------ Data provided ------
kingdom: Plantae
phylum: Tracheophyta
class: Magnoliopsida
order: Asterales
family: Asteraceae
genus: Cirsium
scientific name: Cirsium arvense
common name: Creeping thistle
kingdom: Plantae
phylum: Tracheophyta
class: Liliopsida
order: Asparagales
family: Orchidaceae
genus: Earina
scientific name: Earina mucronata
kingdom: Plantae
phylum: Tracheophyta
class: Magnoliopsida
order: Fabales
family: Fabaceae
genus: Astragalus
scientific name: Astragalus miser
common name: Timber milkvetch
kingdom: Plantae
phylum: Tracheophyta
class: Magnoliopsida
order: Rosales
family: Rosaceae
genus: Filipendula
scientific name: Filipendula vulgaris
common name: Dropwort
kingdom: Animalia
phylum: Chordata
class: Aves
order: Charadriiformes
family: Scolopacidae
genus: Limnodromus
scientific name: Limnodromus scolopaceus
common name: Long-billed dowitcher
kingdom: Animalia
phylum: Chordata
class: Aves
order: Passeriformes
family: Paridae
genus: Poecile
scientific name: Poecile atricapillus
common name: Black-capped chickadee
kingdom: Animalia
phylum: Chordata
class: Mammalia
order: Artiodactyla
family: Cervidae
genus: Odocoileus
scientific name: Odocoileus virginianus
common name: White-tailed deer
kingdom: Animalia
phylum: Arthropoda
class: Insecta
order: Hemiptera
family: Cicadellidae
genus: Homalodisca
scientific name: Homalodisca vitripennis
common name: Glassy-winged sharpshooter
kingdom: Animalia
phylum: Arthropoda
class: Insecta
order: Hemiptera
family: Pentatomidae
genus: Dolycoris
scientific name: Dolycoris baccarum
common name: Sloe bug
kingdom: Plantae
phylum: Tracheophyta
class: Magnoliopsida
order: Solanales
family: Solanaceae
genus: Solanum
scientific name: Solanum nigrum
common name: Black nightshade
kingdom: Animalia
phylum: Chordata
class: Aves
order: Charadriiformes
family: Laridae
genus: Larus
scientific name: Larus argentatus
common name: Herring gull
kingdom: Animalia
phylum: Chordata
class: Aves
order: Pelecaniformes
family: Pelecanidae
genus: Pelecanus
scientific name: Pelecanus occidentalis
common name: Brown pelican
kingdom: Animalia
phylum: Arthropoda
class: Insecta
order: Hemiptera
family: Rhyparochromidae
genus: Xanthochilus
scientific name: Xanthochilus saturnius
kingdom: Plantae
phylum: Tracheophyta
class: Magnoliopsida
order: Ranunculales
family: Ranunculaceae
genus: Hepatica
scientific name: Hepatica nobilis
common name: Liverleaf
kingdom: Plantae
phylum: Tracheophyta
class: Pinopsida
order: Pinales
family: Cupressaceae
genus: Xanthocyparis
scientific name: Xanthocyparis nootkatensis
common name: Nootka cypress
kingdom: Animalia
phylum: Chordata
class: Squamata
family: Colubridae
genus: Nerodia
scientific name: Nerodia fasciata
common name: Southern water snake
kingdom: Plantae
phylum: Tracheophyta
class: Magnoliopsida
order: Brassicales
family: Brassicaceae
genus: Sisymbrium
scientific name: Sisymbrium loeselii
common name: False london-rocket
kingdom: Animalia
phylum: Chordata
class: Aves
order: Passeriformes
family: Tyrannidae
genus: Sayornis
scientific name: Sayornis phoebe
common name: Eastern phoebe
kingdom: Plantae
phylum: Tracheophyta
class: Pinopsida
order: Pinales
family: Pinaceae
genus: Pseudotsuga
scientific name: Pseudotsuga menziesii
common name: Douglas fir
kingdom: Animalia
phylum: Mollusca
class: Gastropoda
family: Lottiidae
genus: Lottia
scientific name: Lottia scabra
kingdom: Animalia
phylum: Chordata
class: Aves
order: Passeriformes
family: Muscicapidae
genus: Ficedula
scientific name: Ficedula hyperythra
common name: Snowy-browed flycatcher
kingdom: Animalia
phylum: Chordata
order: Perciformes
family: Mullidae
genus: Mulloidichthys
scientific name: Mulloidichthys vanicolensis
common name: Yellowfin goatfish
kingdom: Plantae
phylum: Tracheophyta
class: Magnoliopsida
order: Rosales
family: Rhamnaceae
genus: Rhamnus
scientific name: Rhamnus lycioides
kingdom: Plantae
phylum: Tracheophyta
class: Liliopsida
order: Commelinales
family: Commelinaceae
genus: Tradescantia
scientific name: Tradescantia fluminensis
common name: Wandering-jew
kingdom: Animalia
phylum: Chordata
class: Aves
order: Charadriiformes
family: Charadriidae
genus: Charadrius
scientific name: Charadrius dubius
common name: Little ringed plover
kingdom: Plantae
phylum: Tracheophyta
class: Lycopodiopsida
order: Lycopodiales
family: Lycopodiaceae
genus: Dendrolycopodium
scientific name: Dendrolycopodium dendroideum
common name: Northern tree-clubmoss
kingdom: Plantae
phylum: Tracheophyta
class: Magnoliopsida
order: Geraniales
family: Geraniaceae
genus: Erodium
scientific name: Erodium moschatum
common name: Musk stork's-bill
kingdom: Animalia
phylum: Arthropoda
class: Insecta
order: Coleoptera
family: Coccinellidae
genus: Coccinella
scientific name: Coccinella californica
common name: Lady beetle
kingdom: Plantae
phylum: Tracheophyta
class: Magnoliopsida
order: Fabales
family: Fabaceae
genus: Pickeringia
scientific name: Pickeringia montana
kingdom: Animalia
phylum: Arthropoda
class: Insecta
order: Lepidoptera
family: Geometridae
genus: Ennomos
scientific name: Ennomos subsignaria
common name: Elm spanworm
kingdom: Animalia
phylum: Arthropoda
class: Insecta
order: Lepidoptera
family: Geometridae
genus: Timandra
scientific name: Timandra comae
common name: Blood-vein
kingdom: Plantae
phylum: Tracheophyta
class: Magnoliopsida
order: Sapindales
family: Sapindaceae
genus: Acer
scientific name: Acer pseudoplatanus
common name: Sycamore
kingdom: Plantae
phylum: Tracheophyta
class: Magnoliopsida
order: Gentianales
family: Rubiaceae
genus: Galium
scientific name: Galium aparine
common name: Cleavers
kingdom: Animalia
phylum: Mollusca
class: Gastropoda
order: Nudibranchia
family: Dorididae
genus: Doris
------
» **Exercise instructions**
Update the lines beginning at the one that has "family: Geraniaceae" and stopping after the one that has "scientific name: Galium aparine": write them out again with "common name" replaced by "everyday name" and nothing else altered.

» **The result**
family: Geraniaceae
genus: Erodium
scientific name: Erodium moschatum
everyday name: Musk stork's-bill
kingdom: Animalia
phylum: Arthropoda
class: Insecta
order: Coleoptera
family: Coccinellidae
genus: Coccinella
scientific name: Coccinella californica
everyday name: Lady beetle
kingdom: Plantae
phylum: Tracheophyta
class: Magnoliopsida
order: Fabales
family: Fabaceae
genus: Pickeringia
scientific name: Pickeringia montana
kingdom: Animalia
phylum: Arthropoda
class: Insecta
order: Lepidoptera
family: Geometridae
genus: Ennomos
scientific name: Ennomos subsignaria
everyday name: Elm spanworm
kingdom: Animalia
phylum: Arthropoda
class: Insecta
order: Lepidoptera
family: Geometridae
genus: Timandra
scientific name: Timandra comae
everyday name: Blood-vein
kingdom: Plantae
phylum: Tracheophyta
class: Magnoliopsida
order: Sapindales
family: Sapindaceae
genus: Acer
scientific name: Acer pseudoplatanus
everyday name: Sycamore
kingdom: Plantae
phylum: Tracheophyta
class: Magnoliopsida
order: Gentianales
family: Rubiaceae
genus: Galium
scientific name: Galium aparine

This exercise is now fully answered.